What’s been the most challenging thing about doing the series?

Going from one episode to the other. We finished the first block [episodes 1-4] and then we went onto the next block, 7 and 8. I didn’t see it coming, that it would be so difficult. I did find it difficult. The last shot of the first block was in the Attic, and if you used the Attic, you had to dress it, so if you’d dressed it, you used it first in the next episode. I spent a very tiring three or four days in the Attic. Last shot, I’m running up and down the stairs putting something on Mr Smith’s console. After about 10 takes we realised it should be switched on!

First shot the next day, it was such a change of pace and my head was just not there. Same place, same character but the change in pace, the switch in story… that was the hardest. That’s what I will have to watch out for.

How long was the shoot?

Three months. We had the wrap party but then Yas and I had to work the next day. Everyone else was done.

Where does it go from here?

I would love to do more. A lot will depend on things totally out of my control.

A friend of mine watched two children buying a Who DVD, and they were asked if they knew who I was. They said, “She’s Sarah Jane: she’s very lonely but she’s very brave.” That was such an encapsulating little sentence.

I think they’ve got everything right: I believe she would live in that house. I thought they might have changed the car… Charles said to me, “They told me not to let you drive.” That tree is very difficult to avoid, but I screeched out, and he told me I was better than the First AD! My spatial awareness for parking could be bettered, but the only way I can drive is as if I have stolen it. It’s a bloody difficult car to drive: you’ve got to press something before you can turn it on, and there’s a whistle that drives everyone mad. The door is big and heavy, so you can’t do a tight shot.

What’s the appeal of the show to a new non-Who audience?

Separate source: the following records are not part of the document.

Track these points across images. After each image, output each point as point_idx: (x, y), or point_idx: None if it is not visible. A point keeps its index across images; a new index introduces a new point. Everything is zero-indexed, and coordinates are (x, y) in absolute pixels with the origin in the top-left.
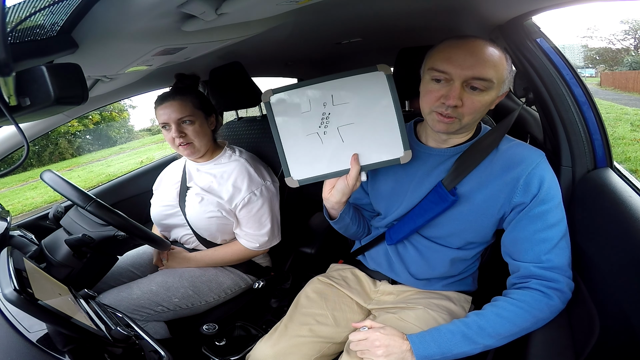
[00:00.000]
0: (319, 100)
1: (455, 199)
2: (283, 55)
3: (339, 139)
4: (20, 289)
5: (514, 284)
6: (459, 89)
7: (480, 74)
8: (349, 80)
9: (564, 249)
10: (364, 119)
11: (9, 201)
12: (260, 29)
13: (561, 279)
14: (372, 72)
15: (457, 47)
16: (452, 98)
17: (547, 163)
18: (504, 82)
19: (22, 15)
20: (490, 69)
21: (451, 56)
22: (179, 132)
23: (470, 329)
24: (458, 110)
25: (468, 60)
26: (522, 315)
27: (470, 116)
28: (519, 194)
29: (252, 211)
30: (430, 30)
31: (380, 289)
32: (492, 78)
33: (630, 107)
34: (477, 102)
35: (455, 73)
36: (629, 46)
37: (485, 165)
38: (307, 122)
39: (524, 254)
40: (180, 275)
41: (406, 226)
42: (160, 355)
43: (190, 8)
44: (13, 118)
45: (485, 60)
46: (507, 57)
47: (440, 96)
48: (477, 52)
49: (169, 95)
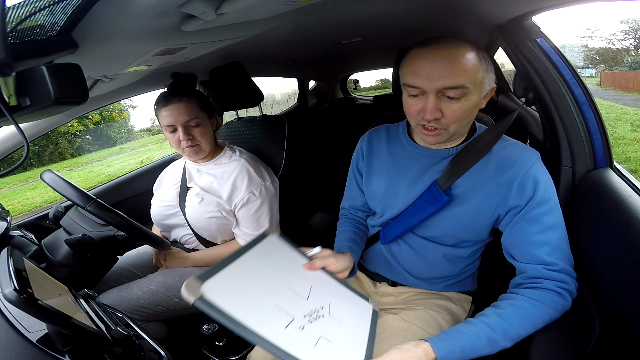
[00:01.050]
0: (319, 298)
1: (449, 199)
2: (283, 55)
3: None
4: (20, 289)
5: (522, 284)
6: (435, 101)
7: (450, 84)
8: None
9: (565, 250)
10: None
11: (9, 201)
12: (260, 29)
13: (569, 279)
14: (364, 300)
15: (422, 57)
16: (429, 112)
17: (541, 164)
18: (482, 83)
19: (22, 15)
20: (459, 75)
21: (417, 69)
22: (187, 135)
23: (496, 331)
24: (441, 122)
25: (435, 71)
26: (541, 316)
27: (456, 124)
28: (513, 196)
29: (250, 211)
30: (430, 30)
31: (380, 291)
32: (465, 84)
33: (630, 107)
34: (457, 110)
35: (426, 86)
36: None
37: (480, 166)
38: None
39: (526, 256)
40: (180, 275)
41: (400, 225)
42: (160, 355)
43: (190, 8)
44: (13, 118)
45: (453, 67)
46: (481, 55)
47: (419, 110)
48: (443, 61)
49: (173, 96)
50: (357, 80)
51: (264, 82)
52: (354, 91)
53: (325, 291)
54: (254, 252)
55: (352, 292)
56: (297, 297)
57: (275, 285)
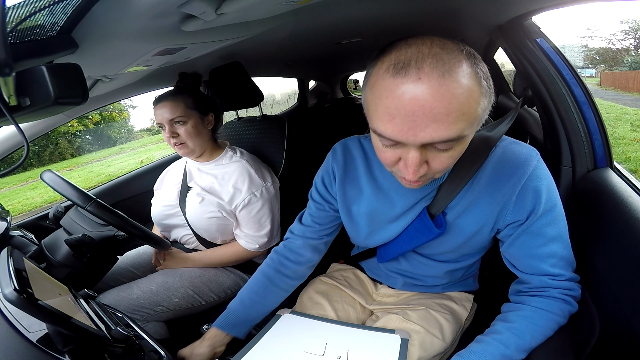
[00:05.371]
0: (335, 350)
1: (440, 231)
2: (283, 55)
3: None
4: (20, 289)
5: (524, 292)
6: (419, 157)
7: (444, 137)
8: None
9: (569, 257)
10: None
11: (9, 201)
12: (260, 29)
13: (575, 286)
14: (389, 334)
15: (400, 95)
16: (412, 172)
17: (541, 167)
18: (483, 115)
19: (22, 15)
20: (457, 122)
21: (394, 114)
22: (172, 133)
23: (509, 348)
24: (427, 174)
25: (421, 121)
26: (550, 325)
27: (444, 171)
28: (511, 212)
29: (252, 212)
30: (431, 30)
31: (381, 291)
32: (463, 132)
33: (630, 107)
34: (446, 160)
35: (408, 141)
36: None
37: (471, 182)
38: None
39: (529, 269)
40: (180, 275)
41: (394, 249)
42: (160, 355)
43: (190, 8)
44: (13, 118)
45: (449, 112)
46: (481, 72)
47: (396, 161)
48: (433, 102)
49: (165, 96)
50: (357, 80)
51: (264, 82)
52: (354, 91)
53: (341, 341)
54: (270, 334)
55: (373, 332)
56: (312, 357)
57: (290, 356)
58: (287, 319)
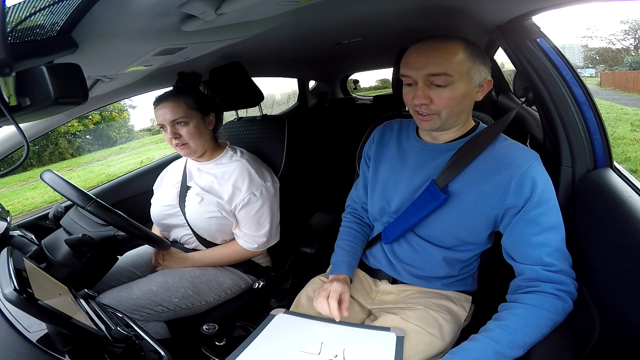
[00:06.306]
0: (331, 349)
1: (446, 197)
2: (283, 55)
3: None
4: (20, 289)
5: (521, 287)
6: (423, 88)
7: (433, 71)
8: None
9: (564, 251)
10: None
11: (9, 201)
12: (260, 29)
13: (568, 280)
14: (384, 332)
15: (412, 51)
16: (417, 97)
17: (540, 165)
18: (469, 73)
19: (22, 15)
20: (441, 64)
21: (408, 61)
22: (174, 134)
23: (501, 344)
24: (431, 107)
25: (420, 60)
26: (544, 322)
27: (447, 110)
28: (511, 196)
29: (251, 212)
30: (431, 30)
31: (381, 289)
32: (448, 71)
33: (630, 107)
34: (445, 97)
35: (414, 75)
36: (629, 46)
37: (477, 163)
38: None
39: (525, 257)
40: (180, 275)
41: (401, 224)
42: (160, 355)
43: (190, 8)
44: (13, 118)
45: (437, 57)
46: (470, 49)
47: (412, 97)
48: (428, 52)
49: (165, 96)
50: (357, 80)
51: (264, 82)
52: (354, 91)
53: (337, 340)
54: (264, 334)
55: (368, 330)
56: (309, 356)
57: (285, 356)
58: (282, 319)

I think it has an entertainment value that you don’t have to dig for. It’s there on the screen. You can turn away from it and come back to it. I think you’ll like the characters. I think you’ll find things that are amusing that you don’t see every day. I don’t know any other programme, not even Who, like this. There is a pull on it that will bring people from the classic series – whether they’ll follow it at 5 p.m. I don’t know – but it’s something for people who enjoy watching Who and people who are maybe a little anxious, if they’re a little younger, about things in Who. It has a better safety net, even though the Doctor is the hero. It’s not as bumpy a journey. There’s loads of people they can identify with. There’s the mum and the dad, there’s the constants like the children. It’s nice to come out of school and have an adventure. You don’t have to sit down and see fragmented things – it’s something to go home and be excited for.